To use this algorithm, do the following:

  1. To apply the algorithm, do the following:
  2. Open an image of interest.
  3. Navigate to Algorithms > Filters Wavelet > Thresholding.
  4. In the Wavelet Thresholding dialog box that appears, complete the following fields:
    • In the Number of Terms list box, select 4, 12 or 20. Numbers of Terms here means the number of wavelet vanishing moments or an approximation order;
    • In the Wavelet Threshold box, specify the threshold value;
    • To specify the threshold type, use the radio buttons: Hard, Soft, Nonnegative garrote, and SCAD;
    • To display the log magnitude wavelet image, check the corresponding box. Displaying this image will help you to adjust the algorithm settings;
    • Select the destination, use the New Image option to view the result image in a new frame, or use the Replace Image option o view the result image in the same frame.
  5. Press OK. The algorithm begins to run and the new image appears in the specified frame.
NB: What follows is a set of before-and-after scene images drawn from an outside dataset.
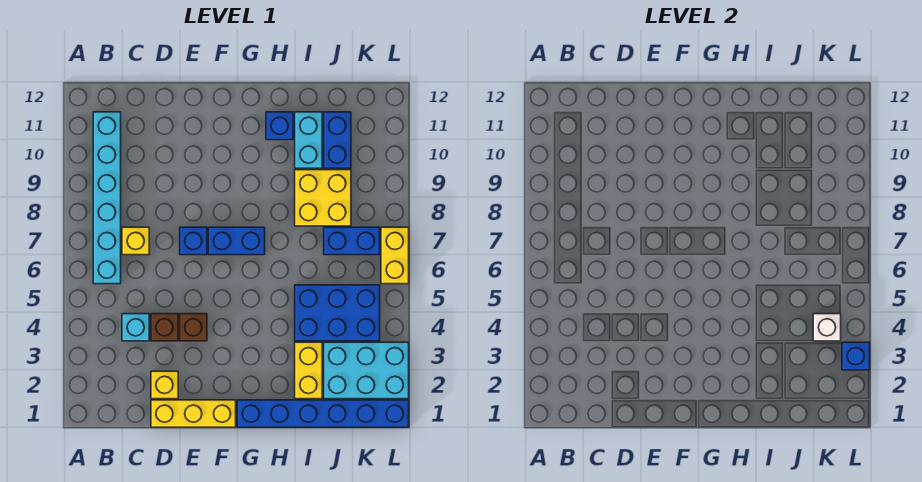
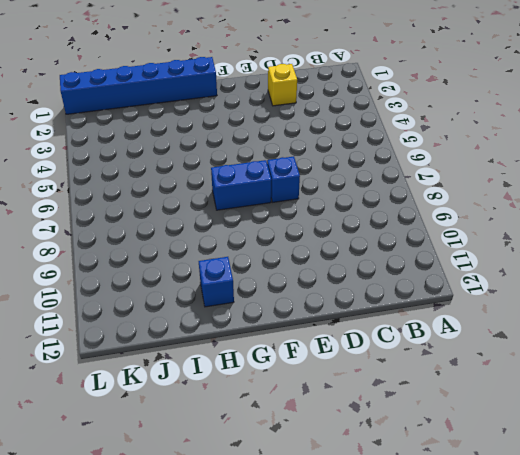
none -> cyan brick B6:B11 level 1
none -> cyan brick C4 level 1
none -> yellow brick C7 level 1

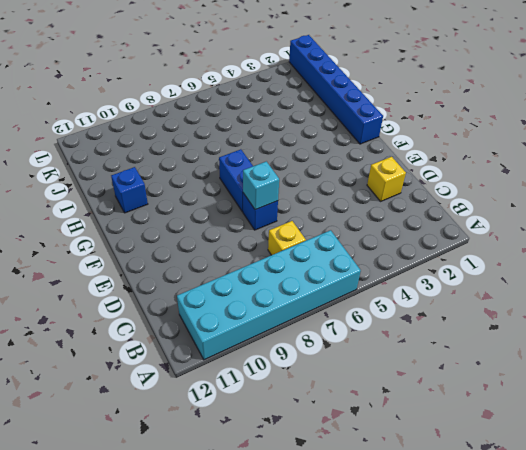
cyan brick A6:B11 level 1 -> cyan brick B6:B11 level 1
cyan brick E7 level 2 -> cyan brick C4 level 1
none -> yellow brick D1:F1 level 1
none -> brown brick D4 level 1
none -> brown brick E4 level 1

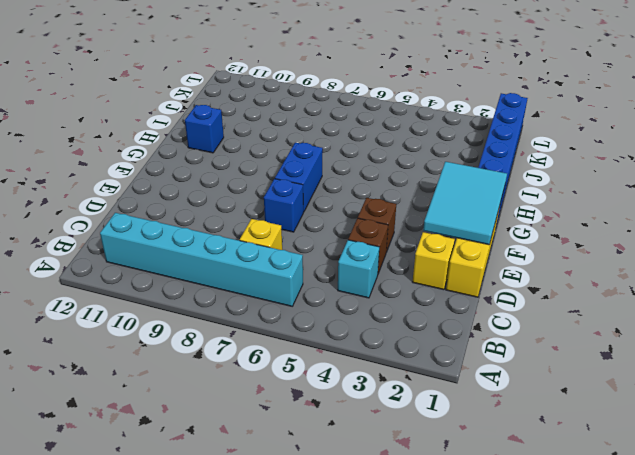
cyan tile E1:G2 level 2 -> none
none -> yellow brick I2:I3 level 1
none -> blue brick I4:K5 level 1
none -> yellow brick I8:J9 level 1

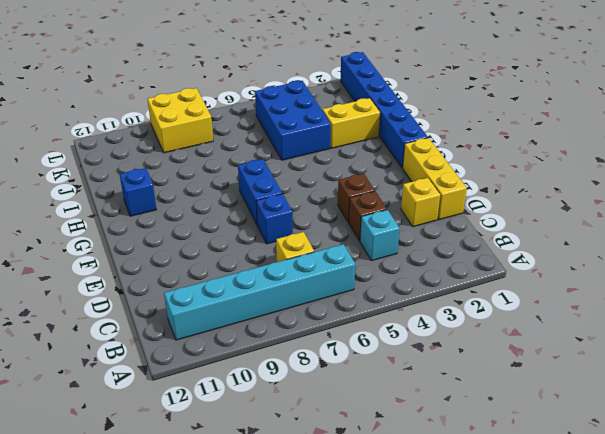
yellow brick K8:L9 level 1 -> yellow brick I8:J9 level 1
none -> cyan brick I10:I11 level 1
none -> cyan brick J2:L3 level 1
none -> blue brick J7:K7 level 1

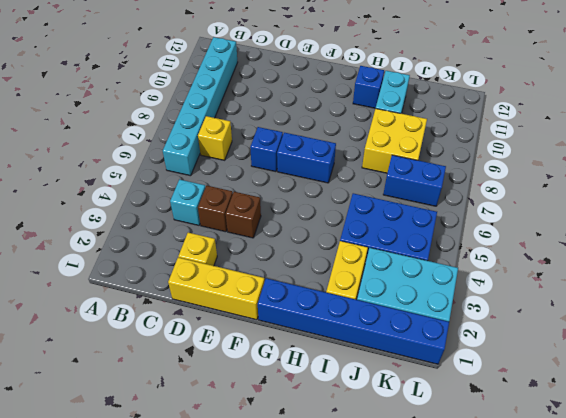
none -> blue brick J10:J11 level 1
none -> yellow brick L6:L7 level 1
none -> white brick K4 level 2

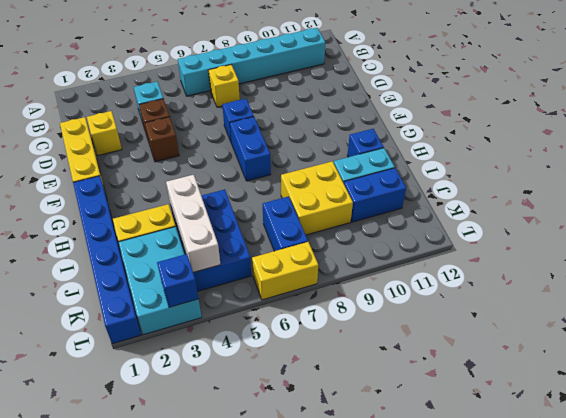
white brick I4:K4 level 2 -> white brick K4 level 2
Wavelet Thresholding dialog box

Figure 1. Wavelet Thresholding dialog box

Number of terms
- this is the number of wavelet vanishing moments or an approximation order. Select 4, 12 or 20.
FiltersWaveletThresholdingaq.jpg
Wavelet threshold
- use to specify the threshold value
Hard
Soft
Nonnegative garrote
SCAD
- use these radio buttons specify the threshold type.
Display log magnitude wavelet image
- check this box to display the log magnitude wavelet image. Displaying this image will help you to adjust the algorithm settings.
New image
use this to view the result image in a new frame.
Replace image
use this to view the result image in the same frame.
OK
Applies the algorithm according to the specifications in this dialog box.
Cancel
Disregards any changes that you made in the dialog box and closes this dialog box.
Help
Displays online help for this dialog box.